The conclusion we reach by applying the Department of Labor's regulations is identical to the result suggested to us by the more general principles that courts have used to define work under the FLSA. In this case, SRT officers had complete freedom to define an off-duty physical training regimen.   The sole limitation placed upon the officers by the County was that they maintain the level of physical conditioning required by the job of SRT officer.   This single requirement did not severely restrict the freedom of SRT officers, all of whom were active and physically fit when they applied for a position with the team.   Moreover, maintaining proper physical fitness benefits individual officers in various ways that are separate from their SRT employment.   Given the flexibility afforded SRT officers in conducting off-duty fitness training and the personal value of such exercise, we conclude that the off-duty exercise performed by individual officers-whether at home, at a private gym, or at a county facility-cannot be considered to have been performed predominately for the benefit of the County.

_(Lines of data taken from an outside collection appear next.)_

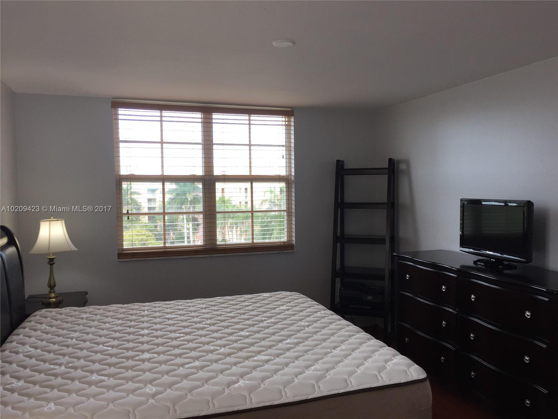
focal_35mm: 29
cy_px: 210
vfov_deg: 48.2
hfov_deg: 61.7
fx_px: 467
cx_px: 279
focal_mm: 4.15
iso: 40
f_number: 2.2
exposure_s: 1/120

Similarly, the off-duty training of the SRT officers cannot be said to be an integral and indispensable part of the principal activity for which these officers are employed.   SRT officers are not employed to conduct physical training or even to attain certain physical fitness standards.   Rather, SRT officers are employed to provide rescue services during potentially life-threatening situations.   The mere fact that a high level of physical conditioning is necessary to perform these services does not transform off-duty exercise into work for purposes of the FLSA. We therefore conclude, as a matter of law, that off-duty physical training mandated by the SRT's job requirements does not constitute compensable work under the Act.

IV.

Accordingly, the judgment in favor of appellees is REVERSED, and this case is REMANDED to the district court for entry of judgment in favor of appellant.

REVERSED and REMANDED.

FOOTNOTES

1.   Appellees' motion to strike portions of appellant's reply brief, previously carried with the case, is denied.

2.   Plaintiffs' Ex. 21:  2-16 (“Metro-Dade Special Response Team, Standard Operating Procedures, September, 1990.”).

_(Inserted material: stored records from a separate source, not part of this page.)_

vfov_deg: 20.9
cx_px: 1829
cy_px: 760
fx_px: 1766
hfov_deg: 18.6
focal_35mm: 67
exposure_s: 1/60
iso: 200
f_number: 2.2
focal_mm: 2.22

3.   The test included:  running 1.5 miles in 12 minutes or less;  completing 4 pull-ups while wearing 25 pounds of weight;  completing 50 sit-ups in two minutes or less;  bench pressing body weight plus 25 pounds;  completing a hand grip test of a minimum of 125 pounds;  and doing 50 push-ups.   Officers who failed the test were given thirty days of remedial training to regain the required level of physical conditioning.   In the summer of 1995, the SRT eliminated the semi-annual fitness exam, and SRT team leaders now evaluate SRT officers' physical fitness as part of a general monthly evaluation.

4.   In June 1994, the County changed the rotation so that SRT officers now alternate between three weeks on primary status and one week on warrant status.

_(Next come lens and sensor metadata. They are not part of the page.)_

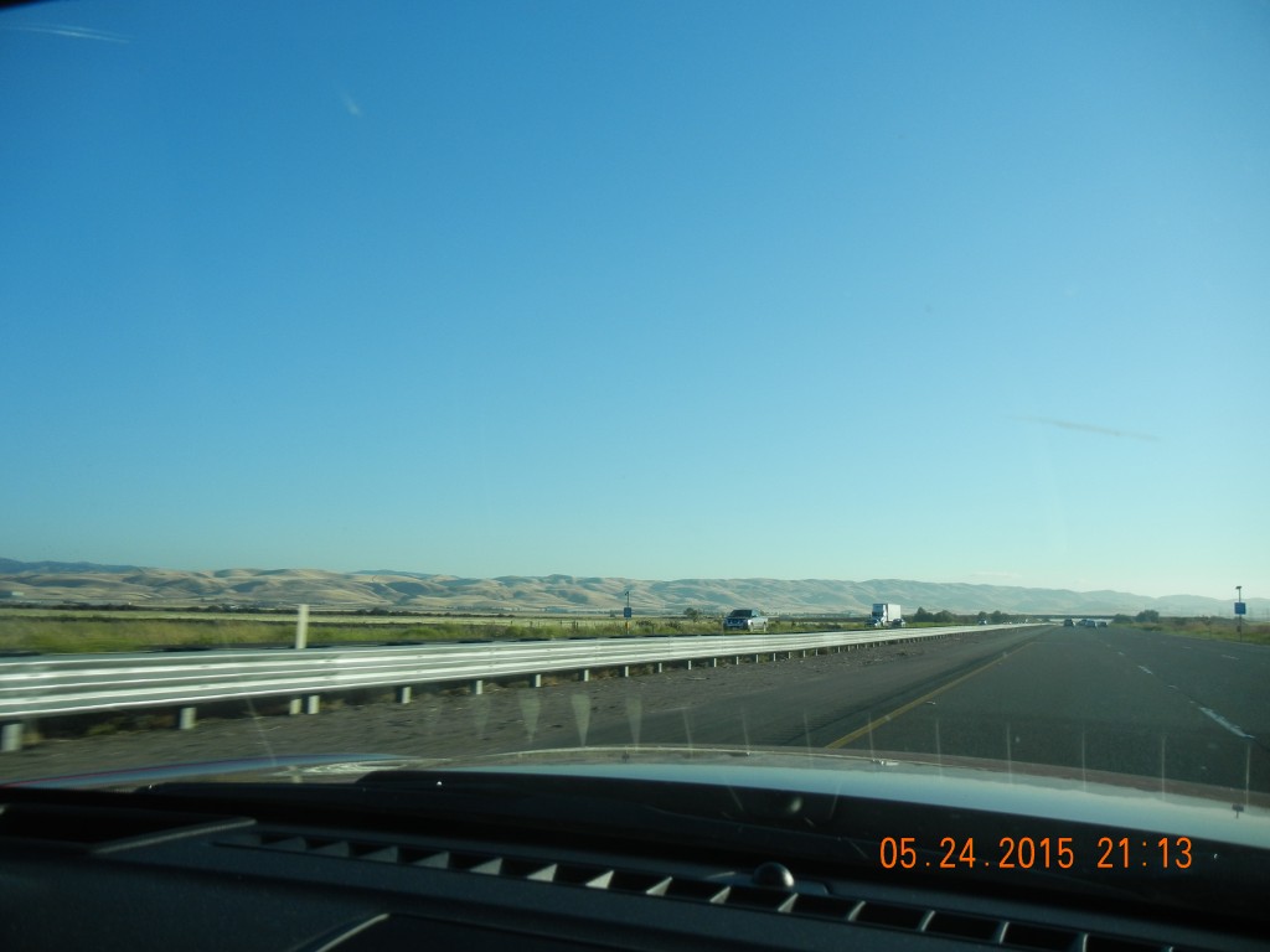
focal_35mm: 30
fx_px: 1101
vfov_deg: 46.8
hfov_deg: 60.0
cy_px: 476
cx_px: 635
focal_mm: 5.4
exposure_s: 1/267
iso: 160
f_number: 7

5.   Due to emergency call-outs, SRT officers often were not able to use all of their on-duty physical training time.

6.   On occasion, SRT officers are pulled from the warrant cycle to perform primary status duties.   In such cases, the officers may have the opportunity to conduct physical training on duty.

7.   R:12-180.

8.   R:12-201.

9.   R:12-45.

10.   R:12-181.

11.   Appellees also alleged, and the district court determined, that the County violated their Collective Bargaining Agreement (“CBA”) by failing to pay them for off-duty training and violated the FLSA and the CBA by not compensating them for overtime hours worked in SRT training schools and courses.

12.   The parties agreed to bifurcate the issues of liability and damages, and the district court stayed the resolution of damages pending the outcome of this appeal.